* TASK INSTRUCTIONS
Your copy should hold only the lines from the one with "nacional nesse quesito." to the one with "können zu hohen", both included, each exactly as it stands below, with no pictures.

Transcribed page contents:
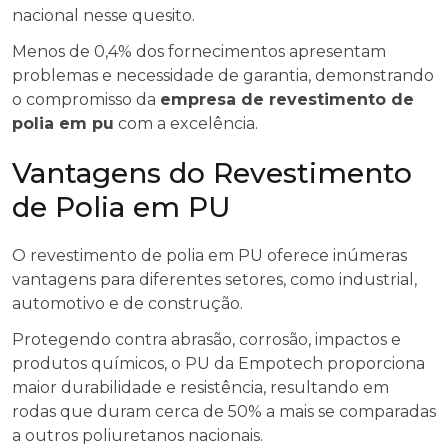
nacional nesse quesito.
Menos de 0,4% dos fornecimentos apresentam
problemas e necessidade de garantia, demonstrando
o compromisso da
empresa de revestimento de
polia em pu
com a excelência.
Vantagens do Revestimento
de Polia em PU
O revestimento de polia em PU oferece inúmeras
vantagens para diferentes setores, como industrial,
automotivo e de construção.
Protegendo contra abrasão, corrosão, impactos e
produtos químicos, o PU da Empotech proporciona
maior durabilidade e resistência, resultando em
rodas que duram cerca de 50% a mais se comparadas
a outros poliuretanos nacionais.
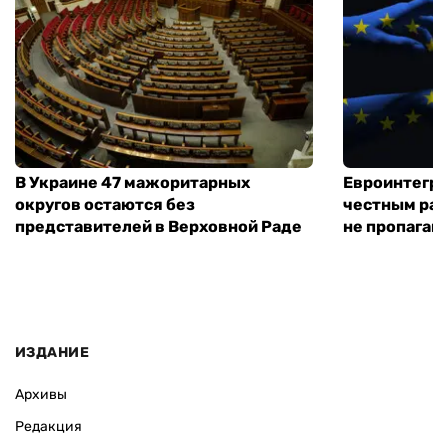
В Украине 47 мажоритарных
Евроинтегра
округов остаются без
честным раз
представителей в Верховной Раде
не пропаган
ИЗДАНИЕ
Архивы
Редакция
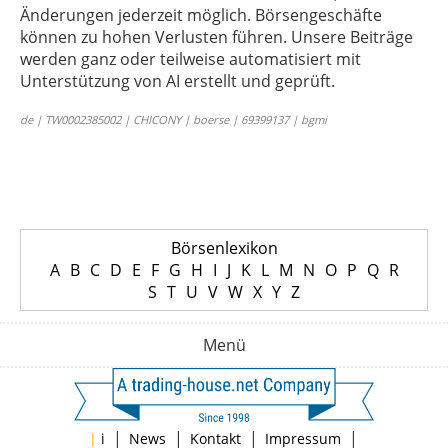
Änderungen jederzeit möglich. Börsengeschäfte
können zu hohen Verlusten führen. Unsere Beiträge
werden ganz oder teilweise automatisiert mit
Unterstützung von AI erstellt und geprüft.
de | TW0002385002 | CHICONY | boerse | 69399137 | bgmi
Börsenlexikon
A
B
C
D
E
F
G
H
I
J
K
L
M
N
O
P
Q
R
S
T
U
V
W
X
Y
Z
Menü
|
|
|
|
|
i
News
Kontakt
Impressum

...

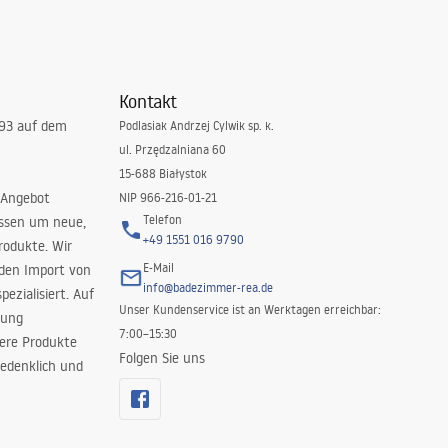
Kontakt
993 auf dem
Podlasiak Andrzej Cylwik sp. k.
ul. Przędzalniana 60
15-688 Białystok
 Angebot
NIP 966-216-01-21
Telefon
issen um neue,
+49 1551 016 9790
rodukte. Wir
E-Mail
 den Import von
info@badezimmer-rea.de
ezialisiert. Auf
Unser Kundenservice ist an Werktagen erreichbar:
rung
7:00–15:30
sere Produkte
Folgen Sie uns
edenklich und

--

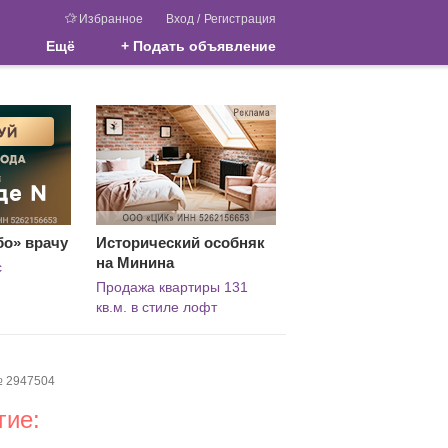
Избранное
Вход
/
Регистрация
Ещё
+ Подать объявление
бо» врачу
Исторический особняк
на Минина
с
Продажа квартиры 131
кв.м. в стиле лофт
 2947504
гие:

* ANSWER
nacional nesse quesito.
Menos de 0,4% dos fornecimentos apresentam
problemas e necessidade de garantia, demonstrando
o compromisso da
empresa de revestimento de
polia em pu
com a excelência.
Vantagens do Revestimento
de Polia em PU
O revestimento de polia em PU oferece inúmeras
vantagens para diferentes setores, como industrial,
automotivo e de construção.
Protegendo contra abrasão, corrosão, impactos e
produtos químicos, o PU da Empotech proporciona
maior durabilidade e resistência, resultando em
rodas que duram cerca de 50% a mais se comparadas
a outros poliuretanos nacionais.
В Украине 47 мажоритарных
Евроинтегра
округов остаются без
честным раз
представителей в Верховной Раде
не пропаган
ИЗДАНИЕ
Архивы
Редакция
Änderungen jederzeit möglich. Börsengeschäfte
können zu hohen Verlusten führen. Unsere Beiträge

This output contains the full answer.